Hi Tully. I guess I could just modus tollens your view as you did mine and somehow prove a point? I wasn't interested in Sir Francis Bacon's view but rather the possibility of atheist skepticism lacking depth of analysis.

Also. I am not sure there is any reason to think atheist societies are more civil. History says Stalin's atheist society was pretty brutal. But such talk seems quite superficial i.e. atheist society vs theist society or theist colleges vs secular (atheist?) colleges. If this is the kind of evidence that atheist need to rely on to make their case for superiority than I think my point of atheism simplicity has some weight.

That being said, I was an atheist throughout my undergraduate schooling and after reviewing my previous criticisms I have concluded that my skepticism was superficial. The more I studied philosophy the more I realized how tenuous it is to deny metaphysical claims on the basis of proof and/or physical evidence. In the end we only have arguments to determine what constitutes reality - what constitutes evidence etc.

Anonymous said...


"In a recent meta study in Intelligence (“Average Intelligence Predicts Atheism Rates Across 137 Nations”), Richard Lynn, John Harvey, and Helmuth Nyborg identified some telling conclusions:"

Helmuth Nyborg

Nyborg is a controversial figure among the Danish public for his research on topics such as the inheritance of intelligence and the relationship between sex and intelligence. His article in Personality and Individual Differences, in which he reports a 5-point average IQ difference in favour of men,[2] has led to strong reactions in the Danish public and academia, for example in an editorial by the Danish newspaper Politiken.[3]

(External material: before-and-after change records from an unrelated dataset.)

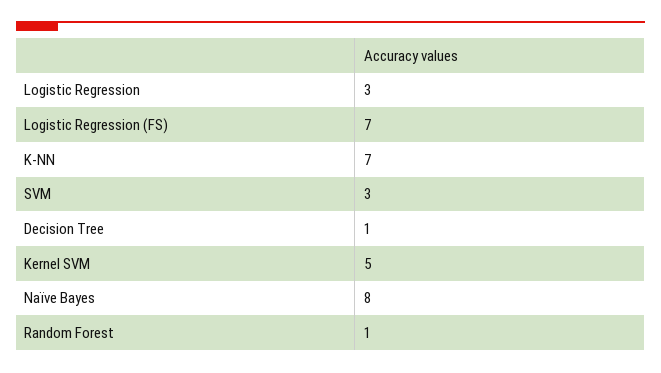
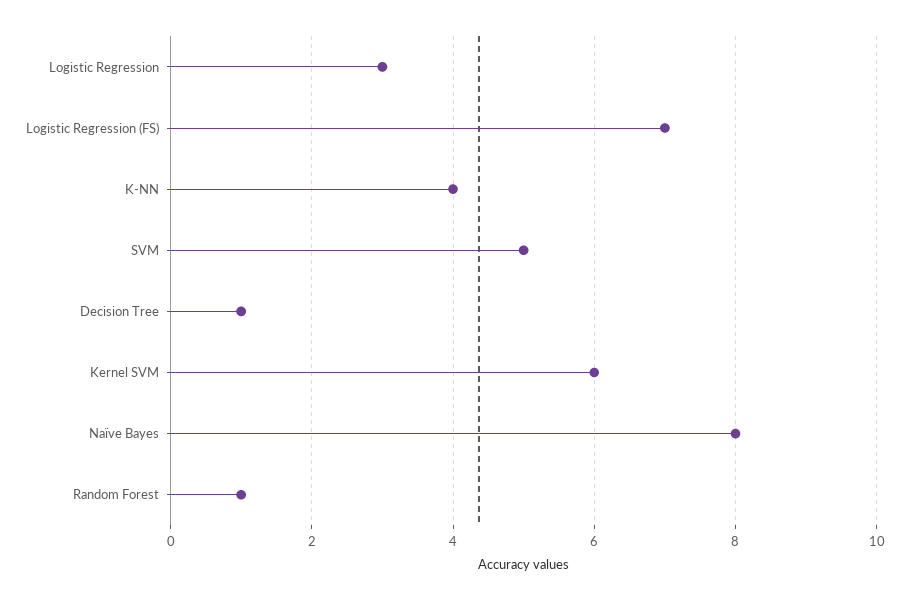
K-NN: 7 -> 4
SVM: 3 -> 5
Kernel SVM: 5 -> 6

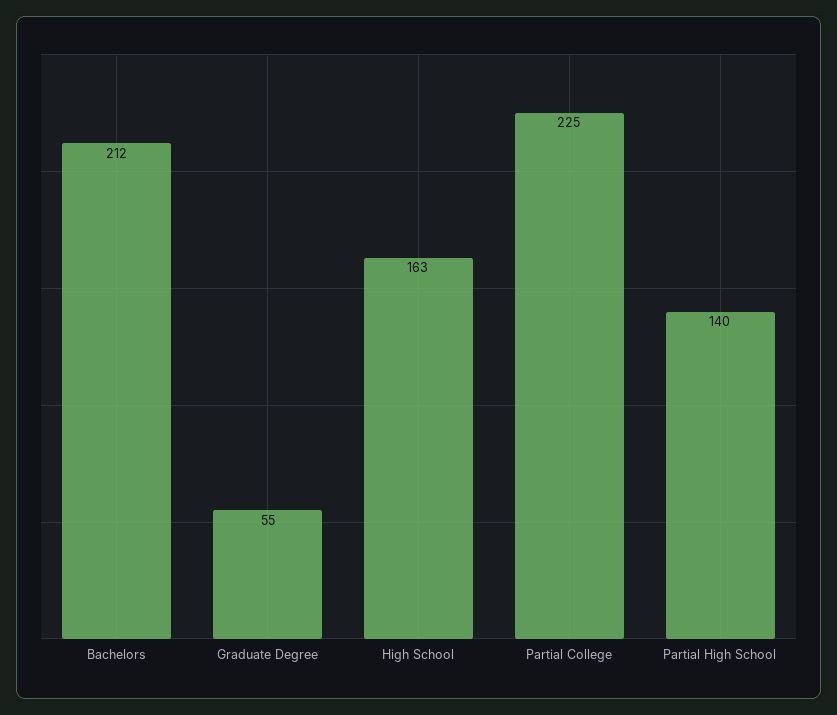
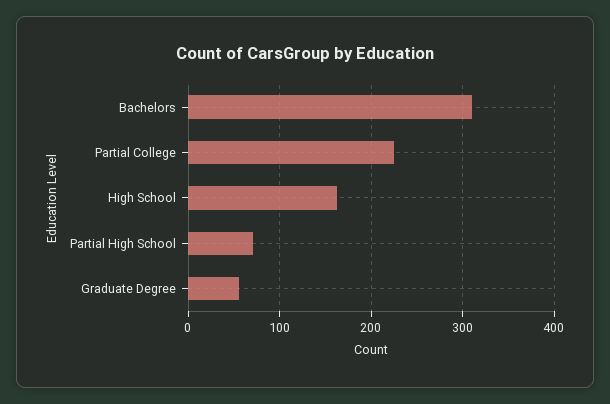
Bachelors: 212 -> 310
Partial High School: 140 -> 70

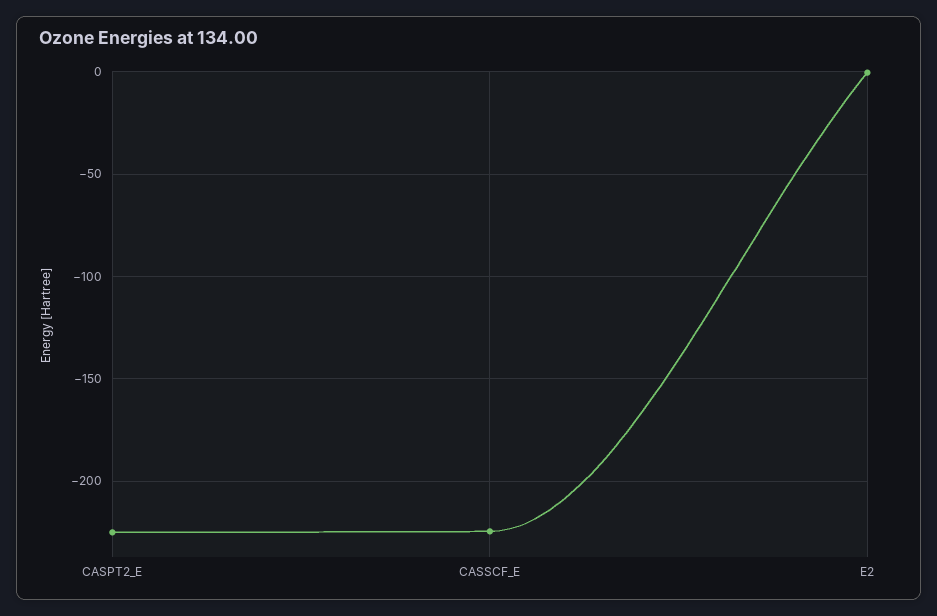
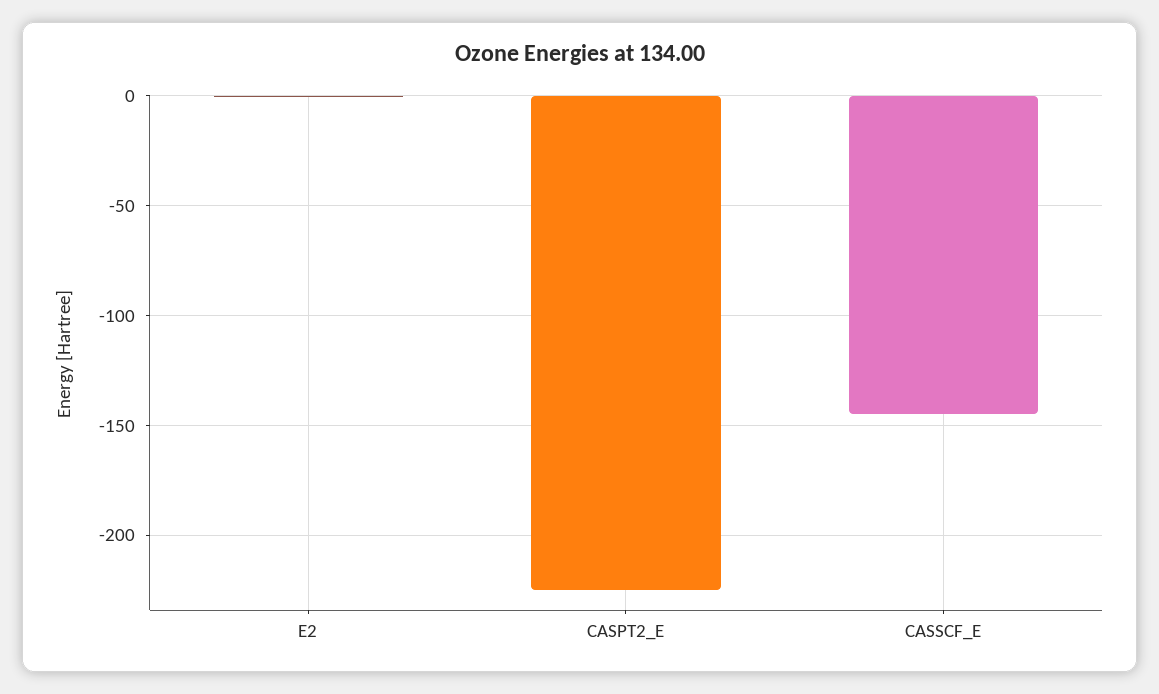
CASSCF_E: -225 -> -145

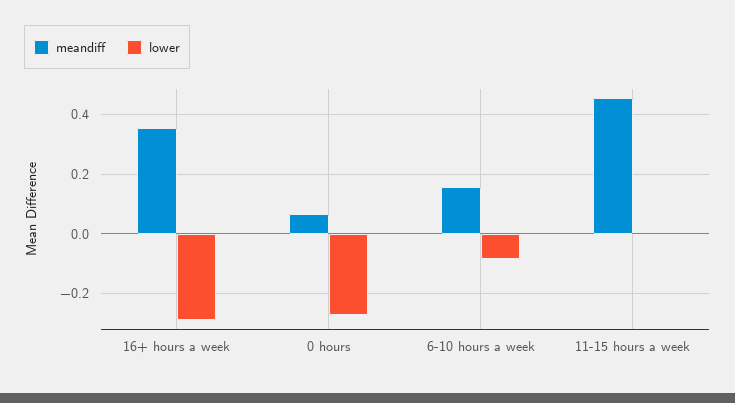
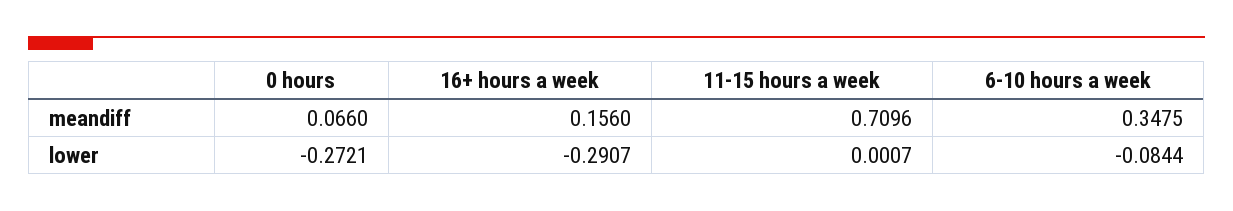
meandiff, 16+ hours a week: 0.35 -> 0.156
meandiff, 6-10 hours a week: 0.15 -> 0.3475
meandiff, 11-15 hours a week: 0.45 -> 0.7096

Nyborg has also made controversial statements regarding religious beliefs and ethnicity in relation to intelligence. He has concluded, through research, that white people tend to be more intelligent than blacks and that atheists tend to be more intelligent than religious people

Richard Lynn (born 1930) is a British Professor Emeritus of Psychology[1][2] who is known for his views on racial and ethnic differences and who is also well known among Neo-Nazis and hate groups.[3] Lynn says that there are race and sex differences in intelligence


Anonymous said...


Religiosity and perceived emotional intelligence among Christians

M. Tully said...

Hey Carlo,

The first part of comment, as you concluded, was that can pick and chose what to quote from Bacon to support different theological positions. Not so much so when looking into his thoughts on epistemology.

I find your conclusion on the utility of empiricism in metaphysics interesting (I myself am not what anyone would call philosophically inclined so you may need to simplify things for me). So let me pose this hypothetical to you. Through careful study and argument you have come to the ontological position that phenomenon 'A' does not, and indeed cannot exist. Then later phenomenon is demonstrated in the laboratory. Subsequently, others repeat the processes and confirm the existence of the phenomenon.

How do you reconcile this ontological dilemma?

Teleprompter said...


What exactly is an "analist"?

Animist? Atheist? I'm not even going to consider the other possibilities...

By the way, criticizing what you perceive to be a dubious study only to reference what I consider to be a dubious study is a strange tactic indeed. One would think that you'd have learned the lesson of your own critiques, no?

Brigitte said...

I find this argument from other people having lower IQ very disturbing. To me it represents a kind of demagoguery and a very low form of ad hominen attack, unworthy of the "reason" that is supposedly reigning here.

Why not round them up and gas them all and improve the gene pool.

Anonymous said...
This comment has been removed by the author.